● WHAT THE EXERCISE ASKS
Starting at the first line of the entries below, please return exactly each line up to and including the one with "- Fordere den Benutzer auf, eine Zahl"; pictures stay out.

● INFORMATION GIVEN
*** Block opens ***
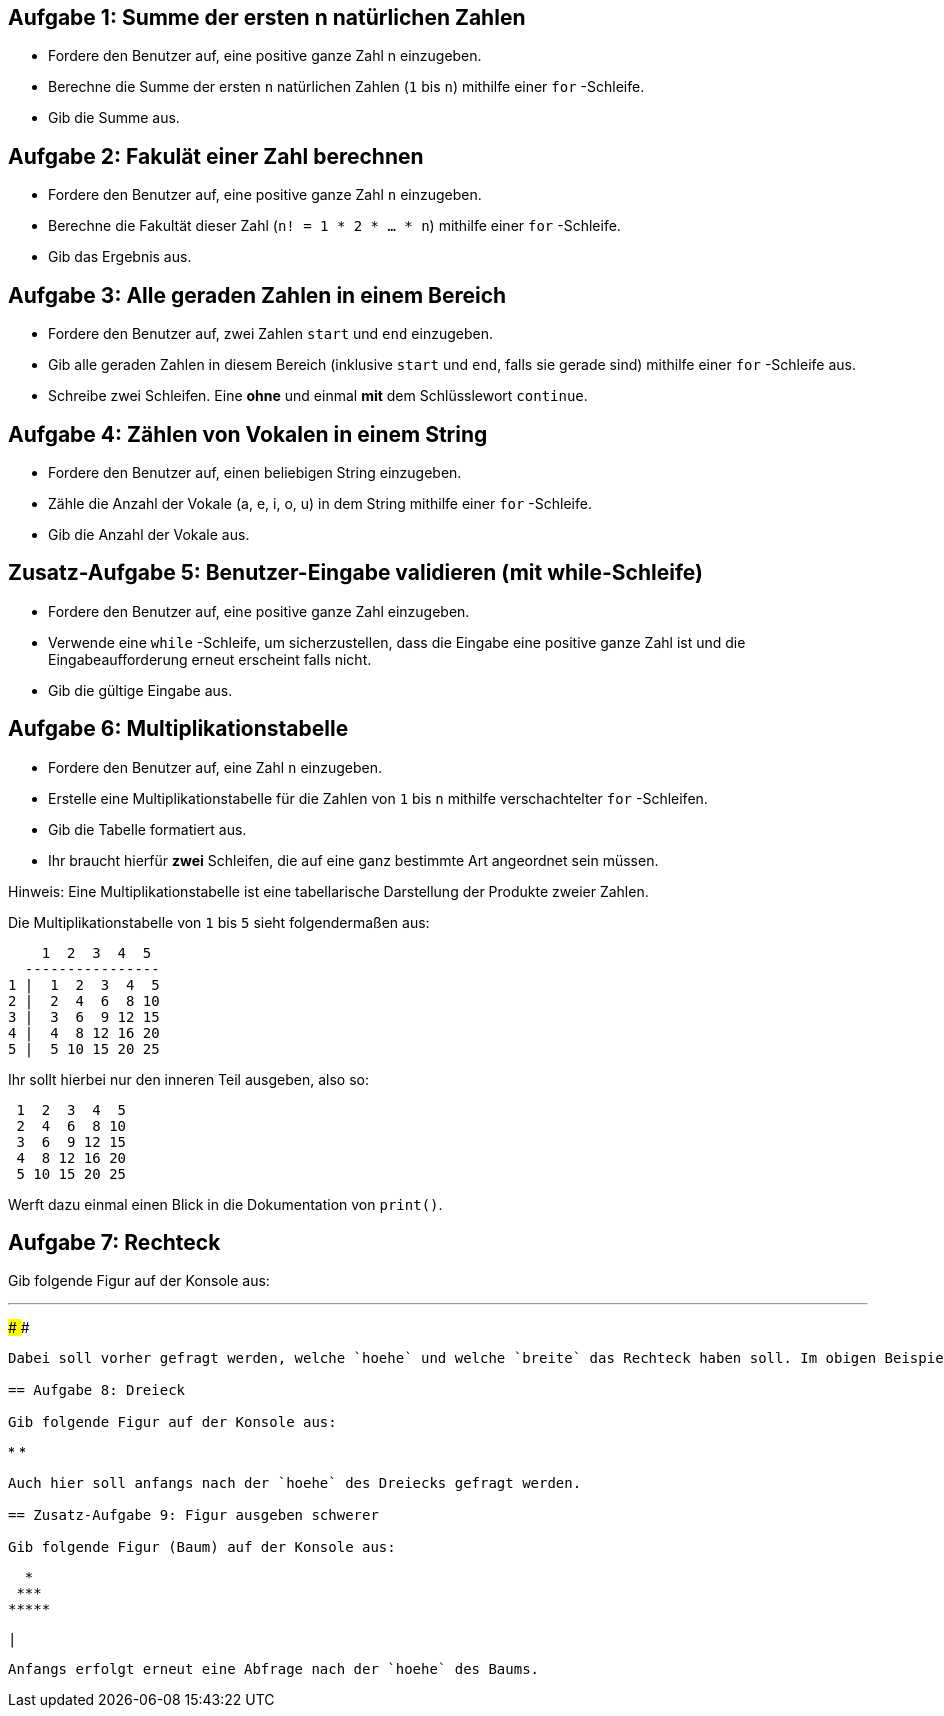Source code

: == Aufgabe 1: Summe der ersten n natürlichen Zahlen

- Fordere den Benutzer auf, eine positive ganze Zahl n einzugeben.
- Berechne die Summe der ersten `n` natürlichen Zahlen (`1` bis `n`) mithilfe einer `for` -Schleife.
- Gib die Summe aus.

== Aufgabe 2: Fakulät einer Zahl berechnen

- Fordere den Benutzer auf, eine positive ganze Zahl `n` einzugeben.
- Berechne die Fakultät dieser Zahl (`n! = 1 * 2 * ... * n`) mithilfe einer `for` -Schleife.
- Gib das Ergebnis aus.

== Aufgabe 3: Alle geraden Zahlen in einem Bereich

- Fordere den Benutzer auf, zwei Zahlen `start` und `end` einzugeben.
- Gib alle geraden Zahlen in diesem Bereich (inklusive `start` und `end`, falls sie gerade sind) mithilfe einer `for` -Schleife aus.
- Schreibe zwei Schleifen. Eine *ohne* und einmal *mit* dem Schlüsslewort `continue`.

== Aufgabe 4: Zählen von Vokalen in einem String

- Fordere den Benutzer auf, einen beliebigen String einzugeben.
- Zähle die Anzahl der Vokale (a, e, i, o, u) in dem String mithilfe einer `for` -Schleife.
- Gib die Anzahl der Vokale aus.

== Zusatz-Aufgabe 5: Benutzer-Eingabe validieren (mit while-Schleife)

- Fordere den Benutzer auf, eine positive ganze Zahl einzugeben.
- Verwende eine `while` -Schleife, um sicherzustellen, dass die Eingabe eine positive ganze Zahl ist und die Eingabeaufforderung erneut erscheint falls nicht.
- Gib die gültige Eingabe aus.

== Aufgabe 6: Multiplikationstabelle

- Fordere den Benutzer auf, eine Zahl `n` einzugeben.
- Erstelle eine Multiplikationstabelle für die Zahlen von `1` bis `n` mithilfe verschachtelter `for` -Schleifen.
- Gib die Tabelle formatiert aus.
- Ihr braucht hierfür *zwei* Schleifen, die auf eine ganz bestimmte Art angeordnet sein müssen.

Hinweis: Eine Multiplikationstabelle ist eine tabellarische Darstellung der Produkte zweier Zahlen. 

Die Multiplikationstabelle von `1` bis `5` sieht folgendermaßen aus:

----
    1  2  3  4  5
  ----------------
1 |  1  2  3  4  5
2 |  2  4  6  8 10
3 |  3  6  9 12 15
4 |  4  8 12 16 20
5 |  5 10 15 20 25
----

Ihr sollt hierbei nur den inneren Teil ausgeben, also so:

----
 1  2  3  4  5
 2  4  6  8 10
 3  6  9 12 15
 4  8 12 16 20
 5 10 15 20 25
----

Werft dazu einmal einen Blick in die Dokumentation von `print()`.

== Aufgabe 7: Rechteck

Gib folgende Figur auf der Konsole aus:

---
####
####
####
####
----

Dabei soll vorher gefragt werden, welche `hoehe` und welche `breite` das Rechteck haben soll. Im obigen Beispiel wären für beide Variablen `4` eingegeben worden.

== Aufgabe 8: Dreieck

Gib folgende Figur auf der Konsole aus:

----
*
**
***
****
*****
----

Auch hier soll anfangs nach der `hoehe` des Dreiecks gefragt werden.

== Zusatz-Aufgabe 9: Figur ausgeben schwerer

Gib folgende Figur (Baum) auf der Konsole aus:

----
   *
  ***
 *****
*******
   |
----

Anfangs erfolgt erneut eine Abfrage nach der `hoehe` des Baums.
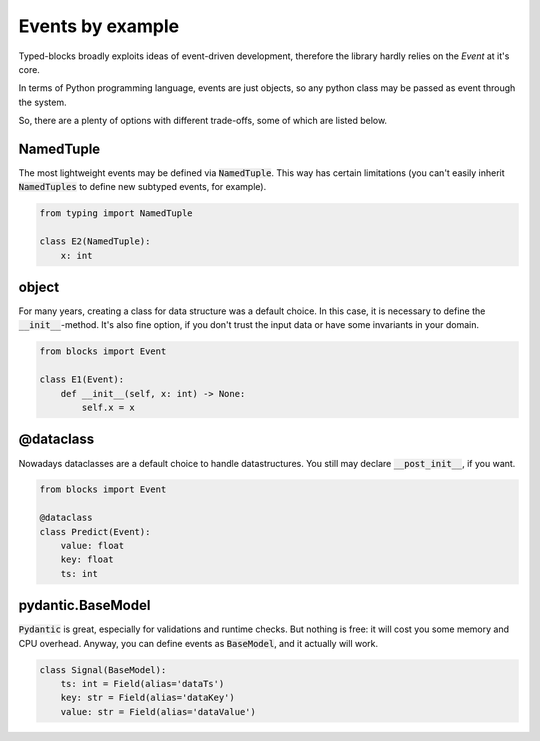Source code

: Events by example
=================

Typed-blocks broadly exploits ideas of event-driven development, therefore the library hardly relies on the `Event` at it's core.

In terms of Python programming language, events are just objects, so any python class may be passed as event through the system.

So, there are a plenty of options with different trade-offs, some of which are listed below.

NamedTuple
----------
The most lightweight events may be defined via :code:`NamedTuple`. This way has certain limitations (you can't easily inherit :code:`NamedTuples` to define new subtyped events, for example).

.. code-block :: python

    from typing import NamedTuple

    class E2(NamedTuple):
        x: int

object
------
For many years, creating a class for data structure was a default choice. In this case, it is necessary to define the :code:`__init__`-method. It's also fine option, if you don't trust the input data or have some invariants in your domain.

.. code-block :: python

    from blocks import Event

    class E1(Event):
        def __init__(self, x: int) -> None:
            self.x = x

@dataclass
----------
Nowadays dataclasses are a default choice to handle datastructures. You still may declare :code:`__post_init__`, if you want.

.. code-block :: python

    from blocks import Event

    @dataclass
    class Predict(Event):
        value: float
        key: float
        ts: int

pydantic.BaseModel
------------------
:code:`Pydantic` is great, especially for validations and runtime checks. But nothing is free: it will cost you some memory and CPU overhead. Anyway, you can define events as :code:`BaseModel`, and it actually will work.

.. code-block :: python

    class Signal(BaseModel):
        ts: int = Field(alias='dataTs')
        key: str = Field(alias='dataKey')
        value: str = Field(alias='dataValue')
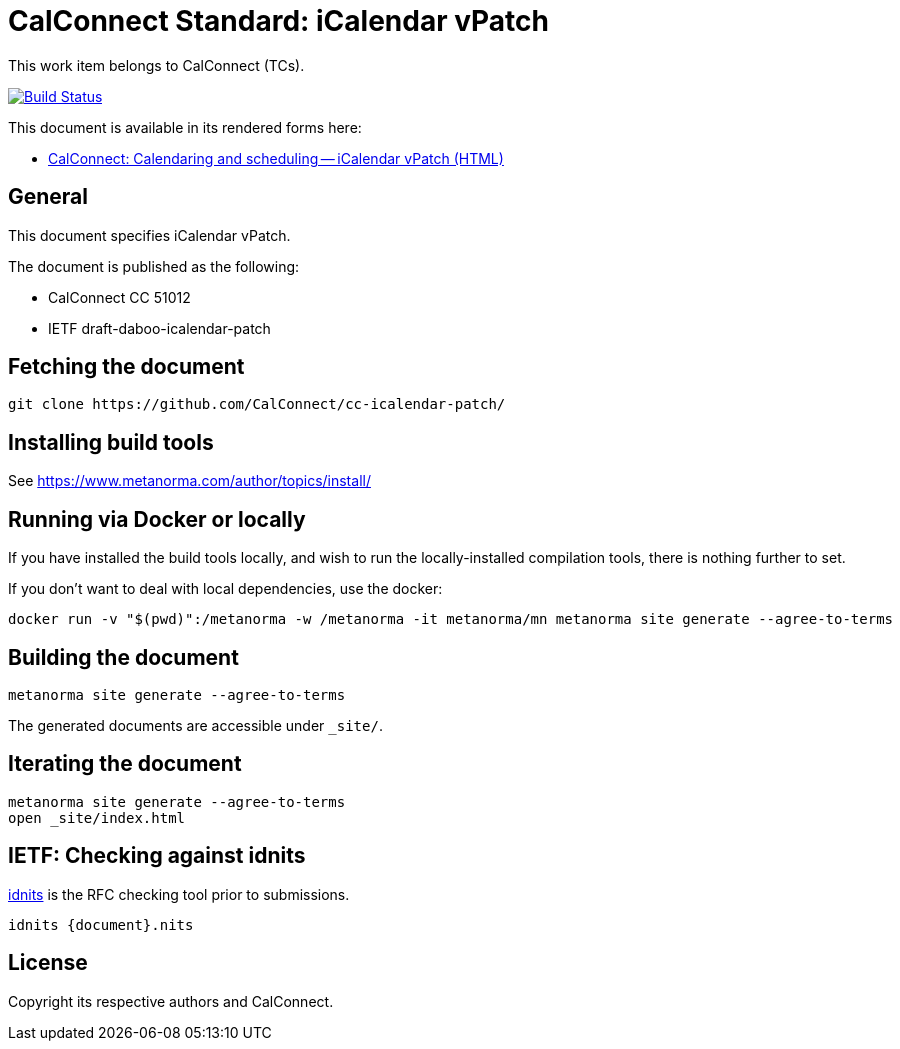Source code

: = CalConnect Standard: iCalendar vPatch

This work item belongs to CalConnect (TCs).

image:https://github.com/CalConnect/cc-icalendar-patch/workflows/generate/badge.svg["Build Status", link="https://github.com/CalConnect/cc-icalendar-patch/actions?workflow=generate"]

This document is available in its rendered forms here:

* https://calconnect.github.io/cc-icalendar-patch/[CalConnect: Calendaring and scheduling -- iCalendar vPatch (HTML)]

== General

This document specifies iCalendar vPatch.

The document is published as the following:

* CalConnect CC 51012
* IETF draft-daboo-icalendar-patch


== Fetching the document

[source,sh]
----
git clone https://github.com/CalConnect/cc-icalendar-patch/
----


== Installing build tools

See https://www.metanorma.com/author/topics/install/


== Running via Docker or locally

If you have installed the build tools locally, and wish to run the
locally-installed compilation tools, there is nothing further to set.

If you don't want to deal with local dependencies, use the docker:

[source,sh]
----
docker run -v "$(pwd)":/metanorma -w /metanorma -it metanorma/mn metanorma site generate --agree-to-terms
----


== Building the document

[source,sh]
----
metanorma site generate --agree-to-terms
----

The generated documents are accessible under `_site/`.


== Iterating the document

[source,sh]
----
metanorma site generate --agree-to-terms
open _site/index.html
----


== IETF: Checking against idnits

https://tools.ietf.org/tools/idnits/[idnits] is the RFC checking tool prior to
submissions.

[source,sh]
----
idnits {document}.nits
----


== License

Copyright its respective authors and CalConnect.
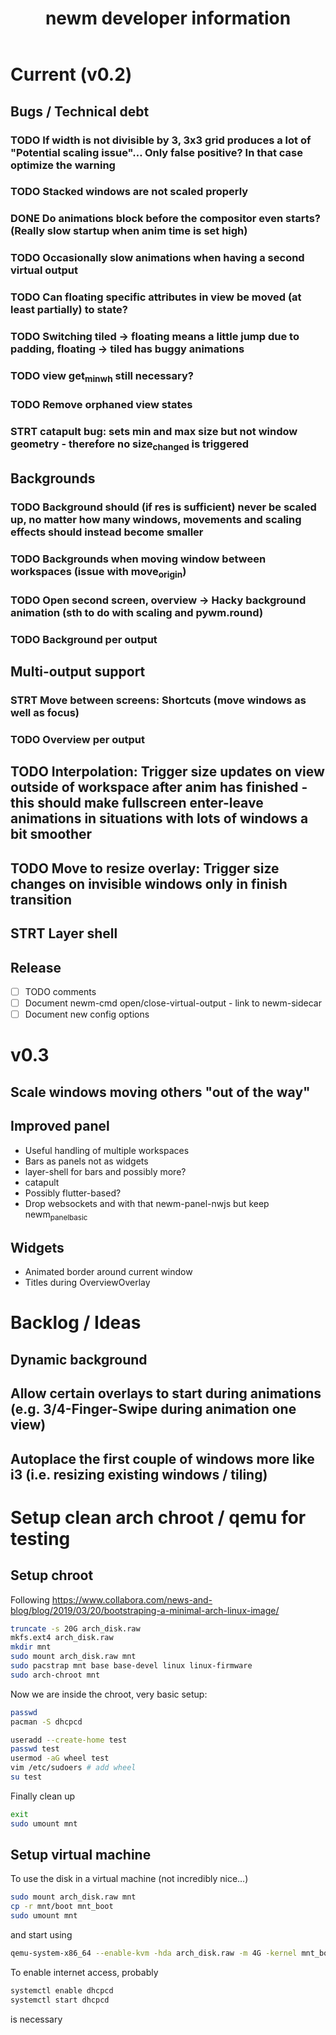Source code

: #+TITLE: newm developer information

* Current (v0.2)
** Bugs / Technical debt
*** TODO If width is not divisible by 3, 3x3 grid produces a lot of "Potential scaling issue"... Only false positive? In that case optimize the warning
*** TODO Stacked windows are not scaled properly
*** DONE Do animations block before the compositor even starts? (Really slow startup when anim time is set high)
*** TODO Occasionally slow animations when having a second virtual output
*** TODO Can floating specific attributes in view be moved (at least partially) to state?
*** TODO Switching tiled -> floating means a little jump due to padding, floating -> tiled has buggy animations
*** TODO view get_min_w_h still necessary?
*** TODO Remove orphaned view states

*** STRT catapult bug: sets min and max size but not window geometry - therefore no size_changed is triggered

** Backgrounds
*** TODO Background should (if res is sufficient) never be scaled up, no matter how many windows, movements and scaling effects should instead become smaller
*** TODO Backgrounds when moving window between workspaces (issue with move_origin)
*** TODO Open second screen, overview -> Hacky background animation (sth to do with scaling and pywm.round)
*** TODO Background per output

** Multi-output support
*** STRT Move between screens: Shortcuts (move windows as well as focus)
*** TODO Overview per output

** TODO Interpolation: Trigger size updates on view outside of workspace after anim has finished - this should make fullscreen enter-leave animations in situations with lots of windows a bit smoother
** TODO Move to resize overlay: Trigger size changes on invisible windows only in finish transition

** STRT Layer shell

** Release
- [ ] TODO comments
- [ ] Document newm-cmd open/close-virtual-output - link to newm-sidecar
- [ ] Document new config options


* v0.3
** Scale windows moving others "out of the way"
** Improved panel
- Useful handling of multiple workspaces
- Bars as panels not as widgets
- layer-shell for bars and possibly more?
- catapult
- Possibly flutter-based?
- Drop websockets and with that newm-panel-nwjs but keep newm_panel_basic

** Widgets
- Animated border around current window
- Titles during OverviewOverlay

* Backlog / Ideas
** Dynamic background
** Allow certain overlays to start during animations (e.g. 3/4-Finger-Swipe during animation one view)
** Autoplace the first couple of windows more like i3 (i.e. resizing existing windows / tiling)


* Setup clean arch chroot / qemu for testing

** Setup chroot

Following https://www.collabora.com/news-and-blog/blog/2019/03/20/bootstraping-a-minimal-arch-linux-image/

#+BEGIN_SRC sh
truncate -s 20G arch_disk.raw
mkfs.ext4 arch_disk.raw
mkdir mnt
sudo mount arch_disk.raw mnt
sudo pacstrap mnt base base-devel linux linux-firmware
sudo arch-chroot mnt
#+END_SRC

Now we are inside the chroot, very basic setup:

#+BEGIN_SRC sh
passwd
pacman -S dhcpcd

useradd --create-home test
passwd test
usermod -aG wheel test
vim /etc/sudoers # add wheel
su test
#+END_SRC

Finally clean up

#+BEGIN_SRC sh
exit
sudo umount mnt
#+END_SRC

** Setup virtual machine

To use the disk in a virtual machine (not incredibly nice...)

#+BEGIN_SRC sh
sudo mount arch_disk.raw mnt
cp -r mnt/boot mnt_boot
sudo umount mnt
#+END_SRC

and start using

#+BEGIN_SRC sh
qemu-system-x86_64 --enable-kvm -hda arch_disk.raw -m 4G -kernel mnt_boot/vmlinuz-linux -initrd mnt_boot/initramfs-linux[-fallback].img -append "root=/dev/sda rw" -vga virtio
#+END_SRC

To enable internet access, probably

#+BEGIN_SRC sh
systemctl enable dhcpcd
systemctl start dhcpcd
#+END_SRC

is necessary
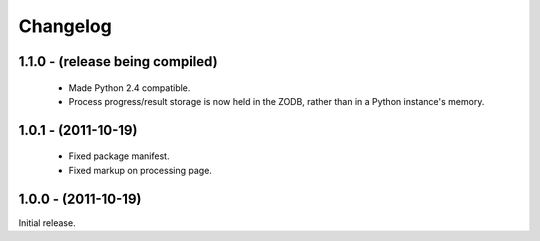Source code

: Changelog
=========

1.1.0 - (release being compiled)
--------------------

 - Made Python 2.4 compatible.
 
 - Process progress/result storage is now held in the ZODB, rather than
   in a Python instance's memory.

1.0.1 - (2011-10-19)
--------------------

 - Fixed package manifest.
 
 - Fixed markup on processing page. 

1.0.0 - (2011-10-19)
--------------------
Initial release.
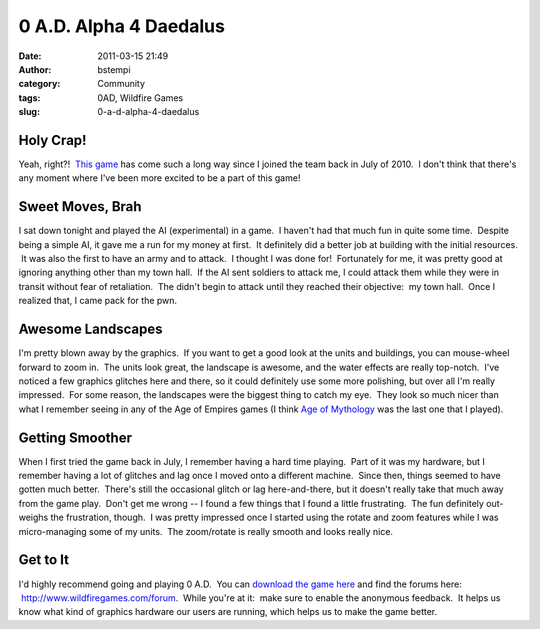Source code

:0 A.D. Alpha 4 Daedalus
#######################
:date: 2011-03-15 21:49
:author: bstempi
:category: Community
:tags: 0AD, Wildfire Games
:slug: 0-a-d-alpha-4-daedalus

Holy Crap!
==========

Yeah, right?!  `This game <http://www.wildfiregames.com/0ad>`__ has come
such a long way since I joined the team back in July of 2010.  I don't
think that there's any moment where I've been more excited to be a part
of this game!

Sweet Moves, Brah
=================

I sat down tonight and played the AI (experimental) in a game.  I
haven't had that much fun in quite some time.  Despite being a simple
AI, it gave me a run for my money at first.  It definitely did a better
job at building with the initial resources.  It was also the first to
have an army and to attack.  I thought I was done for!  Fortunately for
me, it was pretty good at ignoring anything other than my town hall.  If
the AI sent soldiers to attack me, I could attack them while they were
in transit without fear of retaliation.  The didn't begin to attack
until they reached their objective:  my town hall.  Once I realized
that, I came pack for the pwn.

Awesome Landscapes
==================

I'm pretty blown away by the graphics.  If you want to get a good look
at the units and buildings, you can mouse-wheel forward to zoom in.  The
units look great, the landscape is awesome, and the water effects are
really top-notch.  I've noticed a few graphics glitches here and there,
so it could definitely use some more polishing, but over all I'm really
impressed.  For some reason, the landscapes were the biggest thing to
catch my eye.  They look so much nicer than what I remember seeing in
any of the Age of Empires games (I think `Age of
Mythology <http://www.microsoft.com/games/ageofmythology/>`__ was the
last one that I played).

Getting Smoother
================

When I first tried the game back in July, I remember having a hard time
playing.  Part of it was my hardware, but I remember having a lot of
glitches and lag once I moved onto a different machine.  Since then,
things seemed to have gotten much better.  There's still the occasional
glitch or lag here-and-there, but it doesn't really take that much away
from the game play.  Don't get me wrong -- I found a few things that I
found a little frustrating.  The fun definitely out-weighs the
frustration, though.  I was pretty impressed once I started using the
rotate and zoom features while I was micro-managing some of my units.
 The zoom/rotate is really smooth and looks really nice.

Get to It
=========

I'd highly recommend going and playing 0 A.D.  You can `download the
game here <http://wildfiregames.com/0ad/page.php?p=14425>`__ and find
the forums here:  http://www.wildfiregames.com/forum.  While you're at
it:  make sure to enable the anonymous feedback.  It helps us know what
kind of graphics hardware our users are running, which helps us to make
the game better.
*** Block closes ***
● ANSWER BELOW
Source code

: == Aufgabe 1: Summe der ersten n natürlichen Zahlen

- Fordere den Benutzer auf, eine positive ganze Zahl n einzugeben.
- Berechne die Summe der ersten `n` natürlichen Zahlen (`1` bis `n`) mithilfe einer `for` -Schleife.
- Gib die Summe aus.

== Aufgabe 2: Fakulät einer Zahl berechnen

- Fordere den Benutzer auf, eine positive ganze Zahl `n` einzugeben.
- Berechne die Fakultät dieser Zahl (`n! = 1 * 2 * ... * n`) mithilfe einer `for` -Schleife.
- Gib das Ergebnis aus.

== Aufgabe 3: Alle geraden Zahlen in einem Bereich

- Fordere den Benutzer auf, zwei Zahlen `start` und `end` einzugeben.
- Gib alle geraden Zahlen in diesem Bereich (inklusive `start` und `end`, falls sie gerade sind) mithilfe einer `for` -Schleife aus.
- Schreibe zwei Schleifen. Eine *ohne* und einmal *mit* dem Schlüsslewort `continue`.

== Aufgabe 4: Zählen von Vokalen in einem String

- Fordere den Benutzer auf, einen beliebigen String einzugeben.
- Zähle die Anzahl der Vokale (a, e, i, o, u) in dem String mithilfe einer `for` -Schleife.
- Gib die Anzahl der Vokale aus.

== Zusatz-Aufgabe 5: Benutzer-Eingabe validieren (mit while-Schleife)

- Fordere den Benutzer auf, eine positive ganze Zahl einzugeben.
- Verwende eine `while` -Schleife, um sicherzustellen, dass die Eingabe eine positive ganze Zahl ist und die Eingabeaufforderung erneut erscheint falls nicht.
- Gib die gültige Eingabe aus.

== Aufgabe 6: Multiplikationstabelle

- Fordere den Benutzer auf, eine Zahl `n` einzugeben.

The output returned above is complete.